▶ [DIRECTIONS FOR THIS TASK] Return each line from the beginning of the records through the line containing "Что такое МВА и кому нужно это образование?" as a JSON list of strings, one string per line, with blank lines omitted.

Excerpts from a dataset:
-- -- --

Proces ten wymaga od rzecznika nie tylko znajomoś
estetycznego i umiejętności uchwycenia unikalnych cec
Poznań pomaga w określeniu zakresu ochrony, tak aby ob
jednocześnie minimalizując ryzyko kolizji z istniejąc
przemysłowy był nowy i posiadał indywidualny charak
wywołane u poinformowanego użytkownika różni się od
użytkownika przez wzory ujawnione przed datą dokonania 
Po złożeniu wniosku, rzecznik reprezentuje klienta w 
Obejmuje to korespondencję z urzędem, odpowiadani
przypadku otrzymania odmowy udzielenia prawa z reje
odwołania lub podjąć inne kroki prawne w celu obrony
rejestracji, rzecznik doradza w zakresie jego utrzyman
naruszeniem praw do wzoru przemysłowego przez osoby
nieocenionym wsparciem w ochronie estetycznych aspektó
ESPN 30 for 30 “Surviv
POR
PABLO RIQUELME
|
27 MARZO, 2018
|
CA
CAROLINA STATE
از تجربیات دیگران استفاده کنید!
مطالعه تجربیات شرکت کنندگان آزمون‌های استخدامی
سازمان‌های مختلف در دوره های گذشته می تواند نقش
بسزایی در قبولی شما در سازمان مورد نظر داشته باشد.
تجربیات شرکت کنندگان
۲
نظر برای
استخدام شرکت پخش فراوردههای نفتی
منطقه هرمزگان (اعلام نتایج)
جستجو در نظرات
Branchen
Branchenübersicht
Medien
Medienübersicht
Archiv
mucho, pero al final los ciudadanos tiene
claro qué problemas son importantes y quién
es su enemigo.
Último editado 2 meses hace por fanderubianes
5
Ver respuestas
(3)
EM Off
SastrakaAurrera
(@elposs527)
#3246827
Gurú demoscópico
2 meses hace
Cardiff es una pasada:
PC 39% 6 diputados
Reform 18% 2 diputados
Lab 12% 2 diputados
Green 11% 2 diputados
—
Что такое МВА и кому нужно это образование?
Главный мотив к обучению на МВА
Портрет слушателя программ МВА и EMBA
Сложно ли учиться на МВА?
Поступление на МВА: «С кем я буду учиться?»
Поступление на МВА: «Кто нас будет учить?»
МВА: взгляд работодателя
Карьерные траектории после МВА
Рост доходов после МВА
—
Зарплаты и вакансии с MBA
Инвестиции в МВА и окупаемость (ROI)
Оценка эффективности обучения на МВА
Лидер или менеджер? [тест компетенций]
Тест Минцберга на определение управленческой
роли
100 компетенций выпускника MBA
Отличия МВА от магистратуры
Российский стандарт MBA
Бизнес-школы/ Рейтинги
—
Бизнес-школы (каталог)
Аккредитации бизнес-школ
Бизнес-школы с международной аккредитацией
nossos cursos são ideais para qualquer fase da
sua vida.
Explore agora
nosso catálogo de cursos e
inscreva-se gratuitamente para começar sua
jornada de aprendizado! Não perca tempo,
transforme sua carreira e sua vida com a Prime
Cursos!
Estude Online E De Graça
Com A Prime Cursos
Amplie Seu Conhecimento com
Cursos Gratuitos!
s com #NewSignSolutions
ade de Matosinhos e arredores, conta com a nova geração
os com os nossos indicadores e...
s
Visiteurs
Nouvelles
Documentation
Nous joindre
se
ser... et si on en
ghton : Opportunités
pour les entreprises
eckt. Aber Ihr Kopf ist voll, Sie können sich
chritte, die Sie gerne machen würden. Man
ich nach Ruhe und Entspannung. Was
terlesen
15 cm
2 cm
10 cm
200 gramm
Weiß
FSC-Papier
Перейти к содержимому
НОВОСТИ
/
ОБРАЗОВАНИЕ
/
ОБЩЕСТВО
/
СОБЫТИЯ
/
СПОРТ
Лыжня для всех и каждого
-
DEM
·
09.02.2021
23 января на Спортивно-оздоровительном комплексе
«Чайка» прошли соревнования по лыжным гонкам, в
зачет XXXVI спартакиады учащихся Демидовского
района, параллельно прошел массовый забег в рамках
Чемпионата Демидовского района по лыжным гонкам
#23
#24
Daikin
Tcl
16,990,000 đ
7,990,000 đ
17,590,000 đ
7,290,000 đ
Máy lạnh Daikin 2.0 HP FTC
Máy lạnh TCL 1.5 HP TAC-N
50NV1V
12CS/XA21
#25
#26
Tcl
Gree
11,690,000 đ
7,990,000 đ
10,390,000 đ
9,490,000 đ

-- -- --

▶ [ANSWER BELOW]
[
  "Proces ten wymaga od rzecznika nie tylko znajomoś",
  "estetycznego i umiejętności uchwycenia unikalnych cec",
  "Poznań pomaga w określeniu zakresu ochrony, tak aby ob",
  "jednocześnie minimalizując ryzyko kolizji z istniejąc",
  "przemysłowy był nowy i posiadał indywidualny charak",
  "wywołane u poinformowanego użytkownika różni się od",
  "użytkownika przez wzory ujawnione przed datą dokonania ",
  "Po złożeniu wniosku, rzecznik reprezentuje klienta w ",
  "Obejmuje to korespondencję z urzędem, odpowiadani",
  "przypadku otrzymania odmowy udzielenia prawa z reje",
  "odwołania lub podjąć inne kroki prawne w celu obrony",
  "rejestracji, rzecznik doradza w zakresie jego utrzyman",
  "naruszeniem praw do wzoru przemysłowego przez osoby",
  "nieocenionym wsparciem w ochronie estetycznych aspektó",
  "ESPN 30 for 30 “Surviv",
  "POR",
  "PABLO RIQUELME",
  "|",
  "27 MARZO, 2018",
  "|",
  "CA",
  "CAROLINA STATE",
  "از تجربیات دیگران استفاده کنید!",
  "مطالعه تجربیات شرکت کنندگان آزمون‌های استخدامی",
  "سازمان‌های مختلف در دوره های گذشته می تواند نقش",
  "بسزایی در قبولی شما در سازمان مورد نظر داشته باشد.",
  "تجربیات شرکت کنندگان",
  "۲",
  "نظر برای",
  "استخدام شرکت پخش فراوردههای نفتی",
  "منطقه هرمزگان (اعلام نتایج)",
  "جستجو در نظرات",
  "Branchen",
  "Branchenübersicht",
  "Medien",
  "Medienübersicht",
  "Archiv",
  "mucho, pero al final los ciudadanos tiene",
  "claro qué problemas son importantes y quién",
  "es su enemigo.",
  "Último editado 2 meses hace por fanderubianes",
  "5",
  "Ver respuestas",
  "(3)",
  "EM Off",
  "SastrakaAurrera",
  "(@elposs527)",
  "#3246827",
  "Gurú demoscópico",
  "2 meses hace",
  "Cardiff es una pasada:",
  "PC 39% 6 diputados",
  "Reform 18% 2 diputados",
  "Lab 12% 2 diputados",
  "Green 11% 2 diputados",
  "—",
  "Что такое МВА и кому нужно это образование?"
]